─── Testo della pagina ───
Dalla nebbia al solleone: le quattro stagioni in un giorno di Transgranscanaria 2022

Tra raffiche di vento e vampe di calore nello scenario suggestivo e primordiale delle Canarie, sulle tracce dei Brooks Trail Runners.

di Stefano Gatti
14 Mar 2022 - 13:52
 ©  Carlos Diaz Recio

© Carlos Diaz Recio

Se dietro la prossima curva del sentiero sbucasse - da sotto il cappello - lo sguardo di traverso ed inconfondibile di Clint Eastwood… non ci sarebbe nulla di cui stupirsi! D’altra parte gli spaghetti western sono stati girati in Spagna. Certo, le Isole Canarie sono diverse (e lontane) da Almeria e dal Desierto di Tabernas. Diverse ed anche meglio: soprattutto per corrervi una prova come la Transgrancanaria, nel mio caso la versione Maratón da quarantadue chilometri abbondanti. Il visionario incontro con il “Biondo” dei film di Sergio Leone avviene però intorno a metà gara. Volendo fare le cose per bene, è meglio andare per ordine, partire dall’inizio.

These mist covered mountains
Are a home now for me
But my home is the lowlands
And always will be
Someday you'll return to
Your valleys and your farms
And you'll no longer burn to be
Brothers in arms.

Non bisogna mai dimenticarsi - io credo - il contesto generale nel quale si vive, anche quando ci si allontana dalla realtà quotidiana (e globale) per inseguire un sogno e magari realizzarlo. I versi dei Dire Straits mi sembrano quindi la scorciatoia (o per meglio dire il compromesso) migliore per fare da premessa a questo racconto. Che inizia appunto dalle inaspettatamente “mist covered mountains” nelle quali culmina l’isola di Gran Canaria, sede dei sei itinerari (e delle sette gare) dell’evento Transgrancanaria. Raggiungo la partenza della “mia” gara sull’auto di Tobias Gramajo, Tech Rep Manager e Footwear Champion di Brooks, il brand di Seattle che ha scelto l’arcipelago canarino e la ventesima edizione di TGC (prima delle nove tappe dello Spartan Trail World Championship) per lanciare il proprio team sovranazionale di atleti, nato nel 2021 per definire - al massimo livello - la propria attività e le proprie ambizioni nella corsa sui sentieri. E che soprattutto ci ha offerto una irrinunciabile opportunità di esordire in una prova internazionale.
─── Dati forniti ───
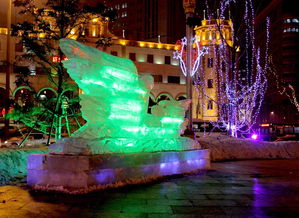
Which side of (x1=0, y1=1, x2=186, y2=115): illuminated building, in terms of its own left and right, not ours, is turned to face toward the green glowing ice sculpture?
front

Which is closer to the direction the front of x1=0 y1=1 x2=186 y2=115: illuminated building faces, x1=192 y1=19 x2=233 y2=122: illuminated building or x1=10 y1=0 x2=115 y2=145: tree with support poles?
the tree with support poles

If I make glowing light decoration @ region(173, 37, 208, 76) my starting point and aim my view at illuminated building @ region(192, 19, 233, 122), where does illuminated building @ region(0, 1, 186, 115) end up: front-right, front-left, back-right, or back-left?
front-left

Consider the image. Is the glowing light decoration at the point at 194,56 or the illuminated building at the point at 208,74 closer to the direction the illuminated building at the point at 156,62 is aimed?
the glowing light decoration

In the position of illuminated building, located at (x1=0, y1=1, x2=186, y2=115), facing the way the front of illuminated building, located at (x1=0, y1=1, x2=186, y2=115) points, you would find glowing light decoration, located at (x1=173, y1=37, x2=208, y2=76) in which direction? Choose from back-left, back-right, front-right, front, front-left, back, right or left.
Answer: front

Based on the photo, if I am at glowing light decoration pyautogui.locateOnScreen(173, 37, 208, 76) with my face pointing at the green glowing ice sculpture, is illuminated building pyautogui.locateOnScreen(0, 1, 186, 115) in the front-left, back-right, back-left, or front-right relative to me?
back-right

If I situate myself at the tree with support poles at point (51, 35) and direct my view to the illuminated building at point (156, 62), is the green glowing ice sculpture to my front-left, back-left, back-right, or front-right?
back-right

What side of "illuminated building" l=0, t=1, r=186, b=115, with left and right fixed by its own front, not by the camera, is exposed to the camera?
front

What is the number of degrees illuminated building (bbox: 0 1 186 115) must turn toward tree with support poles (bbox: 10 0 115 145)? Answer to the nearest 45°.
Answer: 0° — it already faces it

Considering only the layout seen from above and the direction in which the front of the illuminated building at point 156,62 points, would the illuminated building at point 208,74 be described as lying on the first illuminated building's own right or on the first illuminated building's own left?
on the first illuminated building's own left
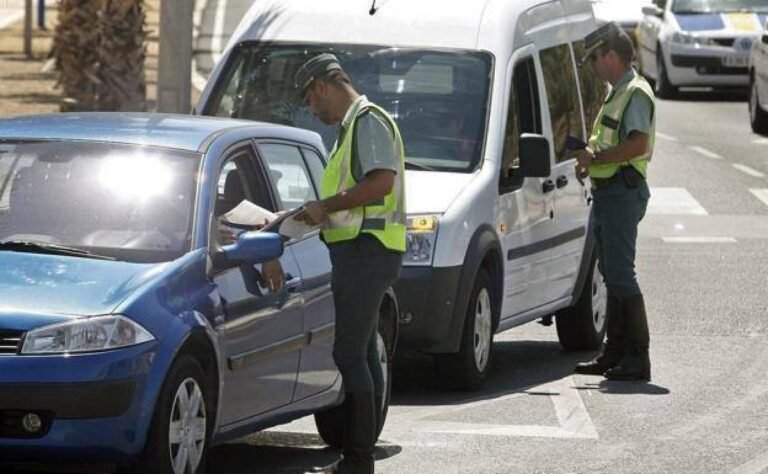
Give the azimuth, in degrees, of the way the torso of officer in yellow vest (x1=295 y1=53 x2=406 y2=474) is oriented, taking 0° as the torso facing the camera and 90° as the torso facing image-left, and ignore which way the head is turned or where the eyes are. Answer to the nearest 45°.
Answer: approximately 90°

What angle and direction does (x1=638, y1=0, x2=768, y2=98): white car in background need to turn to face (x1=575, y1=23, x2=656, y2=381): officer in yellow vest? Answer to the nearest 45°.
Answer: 0° — it already faces them

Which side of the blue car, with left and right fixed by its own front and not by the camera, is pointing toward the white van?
back

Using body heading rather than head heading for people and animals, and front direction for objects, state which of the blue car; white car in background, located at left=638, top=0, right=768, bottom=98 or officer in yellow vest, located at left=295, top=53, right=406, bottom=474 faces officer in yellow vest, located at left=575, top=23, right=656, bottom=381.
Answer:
───
**Istruzioni di lavoro:**
A. Modifica il passo del resoconto sulla Transgrancanaria che comincia con "di Stefano Gatti" e finisce con "ordine, partire dall’inizio.", mettendo "Lee Van Cleef" al posto di "Clint Eastwood".
B. Nel resoconto sulla Transgrancanaria, riassumi in forma più breve il paragrafo che inizia con "Non bisogna mai dimenticarsi" e conservane i fatti principali.
C. Secondo il resoconto sulla Transgrancanaria, quanto è lunga la versione Maratón corsa dall'autore?

**Risposte ai compiti:**
A.
di Stefano Gatti
14 Mar 2022 - 13:52
 ©  Carlos Diaz Recio

© Carlos Diaz Recio

Se dietro la prossima curva del sentiero sbucasse - da sotto il cappello - lo sguardo di traverso ed inconfondibile di Lee Van Cleef… non ci sarebbe nulla di cui stupirsi! D’altra parte gli spaghetti western sono stati girati in Spagna. Certo, le Isole Canarie sono diverse (e lontane) da Almeria e dal Desierto di Tabernas. Diverse ed anche meglio: soprattutto per corrervi una prova come la Transgrancanaria, nel mio caso la versione Maratón da quarantadue chilometri abbondanti. Il visionario incontro con il “Biondo” dei film di Sergio Leone avviene però intorno a metà gara. Volendo fare le cose per bene, è meglio andare per ordine, partire dall’inizio.

B. Secondo l'autore, il contesto generale in cui si vive non va dimenticato nemmeno quando si insegue un sogno. Per questo i versi dei Dire Straits fanno da premessa al racconto. Il racconto parte dalle montagne avvolte nella nebbia di Gran Canaria, dove si svolgono i sei itinerari e le sette gare della Transgrancanaria. L'autore raggiunge la partenza in auto con Tobias Gramajo, Tech Rep Manager e Footwear Champion di Brooks. Il marchio di Seattle ha scelto le Canarie e la ventesima edizione della TGC, prima delle nove tappe dello Spartan Trail World Championship, per lanciare il suo team sovranazionale di atleti, nato nel 2021. Ha anche offerto l'opportunità di esordire in una prova internazionale.

C. Quarantadue chilometri abbondanti.